§ Problem statement
Transcribe the records below word for word, leaving every picture out.

= = = = =

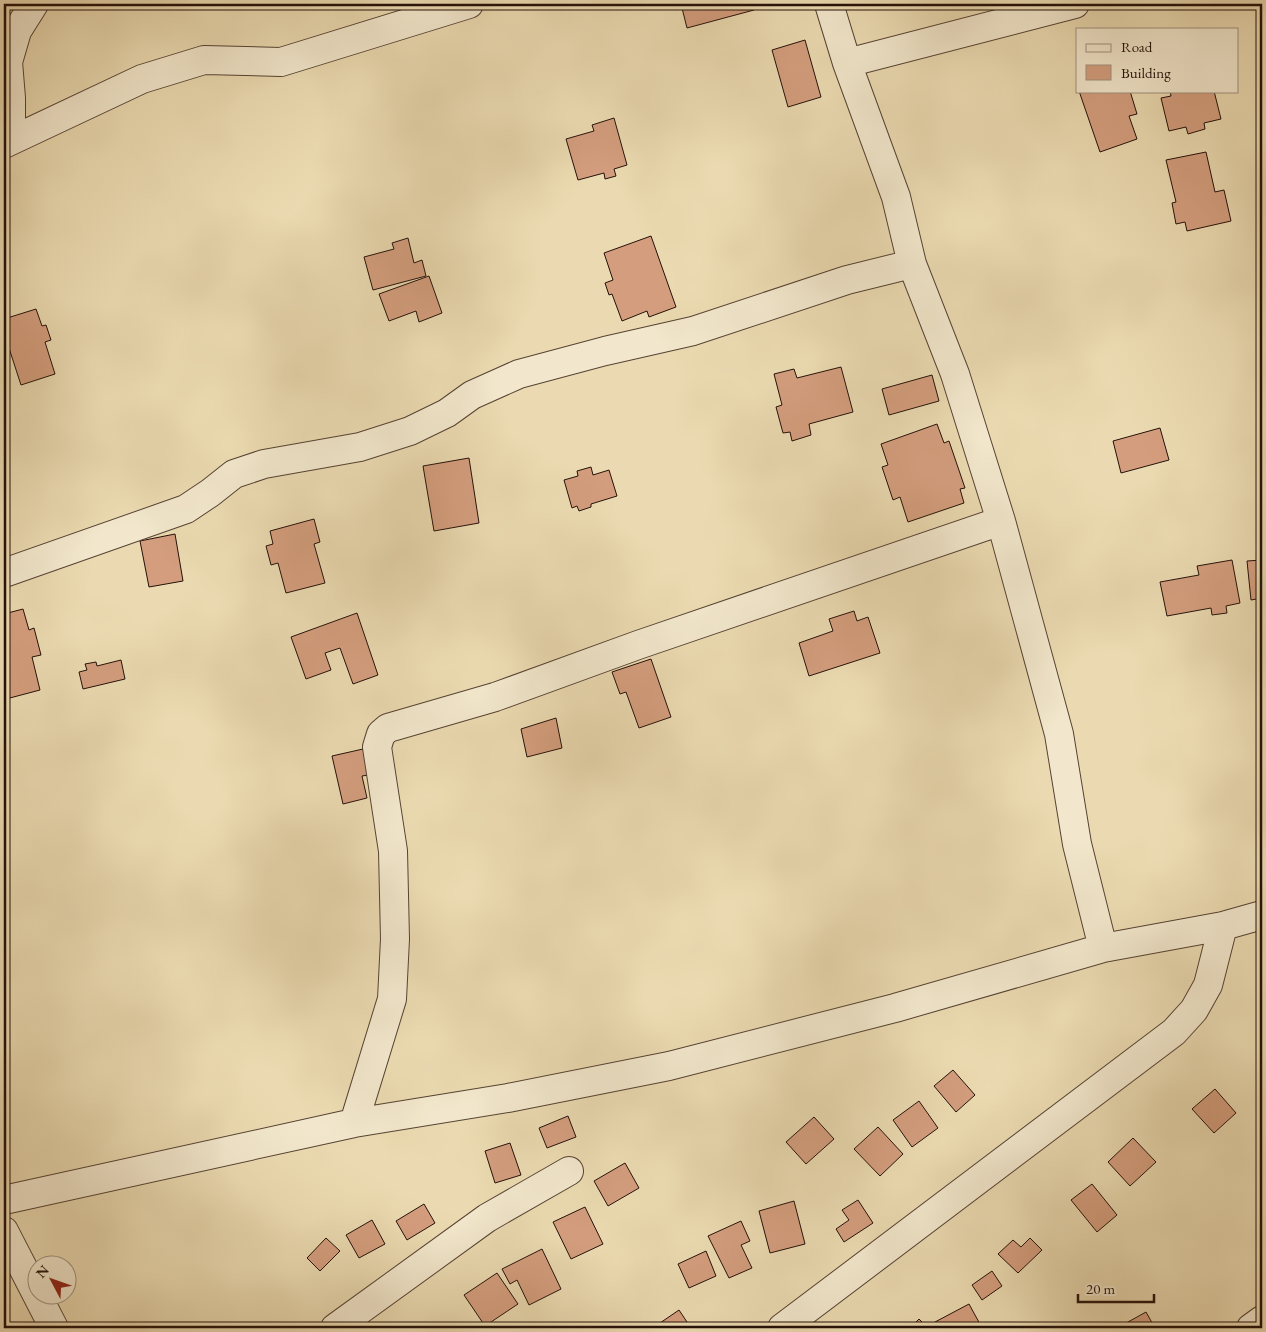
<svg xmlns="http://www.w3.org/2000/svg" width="1266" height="1332" font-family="'EB Garamond',serif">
  <rect width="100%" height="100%" fill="#ebdab1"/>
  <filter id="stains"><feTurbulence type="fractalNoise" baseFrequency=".004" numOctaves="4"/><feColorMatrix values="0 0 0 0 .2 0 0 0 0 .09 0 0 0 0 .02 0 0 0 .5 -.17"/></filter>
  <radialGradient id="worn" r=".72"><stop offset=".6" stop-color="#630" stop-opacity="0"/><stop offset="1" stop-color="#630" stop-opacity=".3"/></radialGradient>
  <path fill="#d49e7e" stroke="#241109" d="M681 4H752L754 10 687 28Z
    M805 40 821 97 788 107 772 50Z
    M1079 91H1130L1137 114 1129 116 1137 139 1100 152Z
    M1170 91H1214L1221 119 1204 123 1205 129 1188 134 1186 127 1169 131 1161 98 1171 96Z
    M614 118 627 165 614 169 616 176 605 179 604 173 578 180 566 139 594 131 592 125Z
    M1206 152 1215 192 1224 190 1231 221 1187 231 1185 222 1176 224 1172 203 1176 202 1166 160Z
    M651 236 676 307 649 317 647 311 622 321 612 294 609 295 605 283 613 280 604 253Z
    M408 238 414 263 422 260 426 276 373 290 364 257 394 249 392 243Z
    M429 276 442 313 419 322 416 311 389 321 379 294Z
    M36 309 42 326 46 325 51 340 45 342 55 374 21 385 8 345 4 347V319Z
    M841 367 853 412 809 424 811 435 792 441 790 432 783 433 776 407 782 405 774 374 794 369 797 378Z
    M932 375 939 401 889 415 882 389Z
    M937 424 944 443 949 441 965 488 960 489 964 503 908 522 900 497 893 500 882 467 888 465 881 444Z
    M1160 428 1169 460 1121 473 1113 441Z
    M469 458 479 523 434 531 423 466Z
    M591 467 593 475 609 470 617 496 591 504V507L579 511 577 506 572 508 564 480 578 476 577 471Z
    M314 519 320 542 314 544 325 583 286 593 278 563 271 565 266 546 273 544 270 531Z
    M175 534 183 581 149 587 140 541Z
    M1232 560 1240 603 1226 606 1227 613 1212 615 1211 608 1167 616 1160 582 1199 575 1197 566Z
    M1262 560V598L1251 600 1247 561Z
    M23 609 29 630 34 628 41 655 32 657 40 690 6 699 4 689V614Z
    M854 611 857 621 868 617 880 653 809 676 799 643 833 631 829 619Z
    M357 613 378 675 353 684 340 648 325 653 331 670 306 679 291 637Z
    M651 659 671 717 639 728 626 692 620 694 612 672Z
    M121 660 125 679 83 689 79 672 87 670 85 664 96 662 97 666Z
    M556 718 562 748 527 757 521 729Z
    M363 749 368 775 362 776 367 798 343 804 332 756Z
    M953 1070 975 1095 956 1112 934 1086Z
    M1215 1089 1236 1113 1214 1133 1192 1109Z
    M919 1101 938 1128 912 1147 893 1120Z
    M568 1116 576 1137 547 1148 539 1128Z
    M814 1117 834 1139 806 1164 786 1142Z
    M878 1127 903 1154 880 1176 854 1149Z
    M1133 1138 1156 1162 1130 1186 1108 1162Z
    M510 1143 521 1175 495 1183 485 1151Z
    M625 1163 639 1188 608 1206 594 1181Z
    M1092 1184 1117 1215 1097 1232 1071 1200Z
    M858 1200 873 1223 844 1242 836 1229 849 1220 842 1210Z
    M794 1201 805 1244 770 1253 759 1211Z
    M424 1204 435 1223 407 1240 396 1221Z
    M585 1207 603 1244 571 1259 553 1222Z
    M372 1220 385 1244 359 1258 346 1235Z
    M741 1221 750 1241 741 1245 752 1268 729 1278 708 1236Z
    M326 1238 340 1251 320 1271 307 1258Z
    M1030 1238 1042 1250 1018 1273 998 1254 1013 1240 1021 1247Z
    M542 1249 561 1289 529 1305 517 1280 510 1284 502 1269Z
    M706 1251 716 1276 689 1288 678 1264Z
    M992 1271 1002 1286 982 1300 972 1285Z
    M497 1273 518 1304 485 1326 464 1295Z
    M969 1304 981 1326 976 1328H938L935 1322Z
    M679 1310 691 1328H664L660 1323Z
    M1146 1312 1155 1328H1120L1119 1327Z
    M919 1319 928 1328H910Z"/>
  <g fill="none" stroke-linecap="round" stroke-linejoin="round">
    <defs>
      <path id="street" d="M829 4 847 63 896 197 912 264 955 374 1001 521 1059 734 1077 844 1103 948
        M847 63 1075 4
        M11 139V98L8 62 17 31 34 4
        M4 144 142 79 204 60 281 62 469 4
        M4 573 186 509 210 493 234 474 264 464 360 447 410 431 447 413 472 395 519 374 605 351 693 331 847 280 912 264
        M354 1123 392 999 395 939 393 851 377 747 381 734 388 728 495 697 638 645 1001 521
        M4 1200 354 1123 508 1098 669 1066 895 1008 1103 948 1223 926 1262 915
        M4 1231 54 1328
        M335 1328 487 1218 569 1171
        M782 1328 1174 1032 1194 1010 1208 985 1223 926
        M1251 1328 1262 1320"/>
    </defs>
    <use href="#street" stroke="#564333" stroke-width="30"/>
    <use href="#street" stroke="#f2e7cc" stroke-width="28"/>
  </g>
  <rect width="1266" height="1332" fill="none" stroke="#ebdab1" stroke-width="20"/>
  <rect x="5" y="5" width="1256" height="1322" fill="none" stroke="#241109" stroke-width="2.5"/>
  <rect x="10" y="10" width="1246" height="1312" fill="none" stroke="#241109"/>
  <rect x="1076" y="28" width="162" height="65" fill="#f2e7cc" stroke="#a0917e"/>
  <rect x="1086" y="44" width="25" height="8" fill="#f2e7cc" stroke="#a0917e"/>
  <text x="1121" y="52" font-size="15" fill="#241109">Road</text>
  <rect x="1086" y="65" width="25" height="15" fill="#d49e7e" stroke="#a0917e"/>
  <text x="1121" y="78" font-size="15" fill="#241109">Building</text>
  <g transform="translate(52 1280) rotate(311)"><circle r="24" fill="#f2e7cc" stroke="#a0917e"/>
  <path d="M0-4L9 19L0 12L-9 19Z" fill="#8f2418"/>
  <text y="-8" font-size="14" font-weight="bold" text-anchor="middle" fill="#241109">N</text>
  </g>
  <path d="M1078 1294v8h76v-8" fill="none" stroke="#241109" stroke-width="2.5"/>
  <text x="1086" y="1294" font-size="15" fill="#241109" stroke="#f2e7cc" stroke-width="4" paint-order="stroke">20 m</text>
  <rect width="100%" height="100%" filter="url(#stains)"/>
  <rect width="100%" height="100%" fill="url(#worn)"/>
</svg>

= = = = =

§ Response
<svg xmlns="http://www.w3.org/2000/svg" width="1266" height="1332" font-family="'EB Garamond',serif">
  <rect width="100%" height="100%" fill="#ebdab1"/>
  <filter id="stains"><feTurbulence type="fractalNoise" baseFrequency=".004" numOctaves="4"/><feColorMatrix values="0 0 0 0 .2 0 0 0 0 .09 0 0 0 0 .02 0 0 0 .5 -.17"/></filter>
  <radialGradient id="worn" r=".72"><stop offset=".6" stop-color="#630" stop-opacity="0"/><stop offset="1" stop-color="#630" stop-opacity=".3"/></radialGradient>
  <path fill="#d49e7e" stroke="#241109" d="M681 4H752L754 10 687 28Z
    M805 40 821 97 788 107 772 50Z
    M1079 91H1130L1137 114 1129 116 1137 139 1100 152Z
    M1170 91H1214L1221 119 1204 123 1205 129 1188 134 1186 127 1169 131 1161 98 1171 96Z
    M614 118 627 165 614 169 616 176 605 179 604 173 578 180 566 139 594 131 592 125Z
    M1206 152 1215 192 1224 190 1231 221 1187 231 1185 222 1176 224 1172 203 1176 202 1166 160Z
    M651 236 676 307 649 317 647 311 622 321 612 294 609 295 605 283 613 280 604 253Z
    M408 238 414 263 422 260 426 276 373 290 364 257 394 249 392 243Z
    M429 276 442 313 419 322 416 311 389 321 379 294Z
    M36 309 42 326 46 325 51 340 45 342 55 374 21 385 8 345 4 347V319Z
    M841 367 853 412 809 424 811 435 792 441 790 432 783 433 776 407 782 405 774 374 794 369 797 378Z
    M932 375 939 401 889 415 882 389Z
    M937 424 944 443 949 441 965 488 960 489 964 503 908 522 900 497 893 500 882 467 888 465 881 444Z
    M1160 428 1169 460 1121 473 1113 441Z
    M469 458 479 523 434 531 423 466Z
    M591 467 593 475 609 470 617 496 591 504V507L579 511 577 506 572 508 564 480 578 476 577 471Z
    M314 519 320 542 314 544 325 583 286 593 278 563 271 565 266 546 273 544 270 531Z
    M175 534 183 581 149 587 140 541Z
    M1232 560 1240 603 1226 606 1227 613 1212 615 1211 608 1167 616 1160 582 1199 575 1197 566Z
    M1262 560V598L1251 600 1247 561Z
    M23 609 29 630 34 628 41 655 32 657 40 690 6 699 4 689V614Z
    M854 611 857 621 868 617 880 653 809 676 799 643 833 631 829 619Z
    M357 613 378 675 353 684 340 648 325 653 331 670 306 679 291 637Z
    M651 659 671 717 639 728 626 692 620 694 612 672Z
    M121 660 125 679 83 689 79 672 87 670 85 664 96 662 97 666Z
    M556 718 562 748 527 757 521 729Z
    M363 749 368 775 362 776 367 798 343 804 332 756Z
    M953 1070 975 1095 956 1112 934 1086Z
    M1215 1089 1236 1113 1214 1133 1192 1109Z
    M919 1101 938 1128 912 1147 893 1120Z
    M568 1116 576 1137 547 1148 539 1128Z
    M814 1117 834 1139 806 1164 786 1142Z
    M878 1127 903 1154 880 1176 854 1149Z
    M1133 1138 1156 1162 1130 1186 1108 1162Z
    M510 1143 521 1175 495 1183 485 1151Z
    M625 1163 639 1188 608 1206 594 1181Z
    M1092 1184 1117 1215 1097 1232 1071 1200Z
    M858 1200 873 1223 844 1242 836 1229 849 1220 842 1210Z
    M794 1201 805 1244 770 1253 759 1211Z
    M424 1204 435 1223 407 1240 396 1221Z
    M585 1207 603 1244 571 1259 553 1222Z
    M372 1220 385 1244 359 1258 346 1235Z
    M741 1221 750 1241 741 1245 752 1268 729 1278 708 1236Z
    M326 1238 340 1251 320 1271 307 1258Z
    M1030 1238 1042 1250 1018 1273 998 1254 1013 1240 1021 1247Z
    M542 1249 561 1289 529 1305 517 1280 510 1284 502 1269Z
    M706 1251 716 1276 689 1288 678 1264Z
    M992 1271 1002 1286 982 1300 972 1285Z
    M497 1273 518 1304 485 1326 464 1295Z
    M969 1304 981 1326 976 1328H938L935 1322Z
    M679 1310 691 1328H664L660 1323Z
    M1146 1312 1155 1328H1120L1119 1327Z
    M919 1319 928 1328H910Z"/>
  <g fill="none" stroke-linecap="round" stroke-linejoin="round">
    <defs>
      <path id="street" d="M829 4 847 63 896 197 912 264 955 374 1001 521 1059 734 1077 844 1103 948
        M847 63 1075 4
        M11 139V98L8 62 17 31 34 4
        M4 144 142 79 204 60 281 62 469 4
        M4 573 186 509 210 493 234 474 264 464 360 447 410 431 447 413 472 395 519 374 605 351 693 331 847 280 912 264
        M354 1123 392 999 395 939 393 851 377 747 381 734 388 728 495 697 638 645 1001 521
        M4 1200 354 1123 508 1098 669 1066 895 1008 1103 948 1223 926 1262 915
        M4 1231 54 1328
        M335 1328 487 1218 569 1171
        M782 1328 1174 1032 1194 1010 1208 985 1223 926
        M1251 1328 1262 1320"/>
    </defs>
    <use href="#street" stroke="#564333" stroke-width="30"/>
    <use href="#street" stroke="#f2e7cc" stroke-width="28"/>
  </g>
  <rect width="1266" height="1332" fill="none" stroke="#ebdab1" stroke-width="20"/>
  <rect x="5" y="5" width="1256" height="1322" fill="none" stroke="#241109" stroke-width="2.5"/>
  <rect x="10" y="10" width="1246" height="1312" fill="none" stroke="#241109"/>
  <rect x="1076" y="28" width="162" height="65" fill="#f2e7cc" stroke="#a0917e"/>
  <rect x="1086" y="44" width="25" height="8" fill="#f2e7cc" stroke="#a0917e"/>
  <text x="1121" y="52" font-size="15" fill="#241109">Road</text>
  <rect x="1086" y="65" width="25" height="15" fill="#d49e7e" stroke="#a0917e"/>
  <text x="1121" y="78" font-size="15" fill="#241109">Building</text>
  <g transform="translate(52 1280) rotate(311)"><circle r="24" fill="#f2e7cc" stroke="#a0917e"/>
  <path d="M0-4L9 19L0 12L-9 19Z" fill="#8f2418"/>
  <text y="-8" font-size="14" font-weight="bold" text-anchor="middle" fill="#241109">N</text>
  </g>
  <path d="M1078 1294v8h76v-8" fill="none" stroke="#241109" stroke-width="2.5"/>
  <text x="1086" y="1294" font-size="15" fill="#241109" stroke="#f2e7cc" stroke-width="4" paint-order="stroke">20 m</text>
  <rect width="100%" height="100%" filter="url(#stains)"/>
  <rect width="100%" height="100%" fill="url(#worn)"/>
</svg>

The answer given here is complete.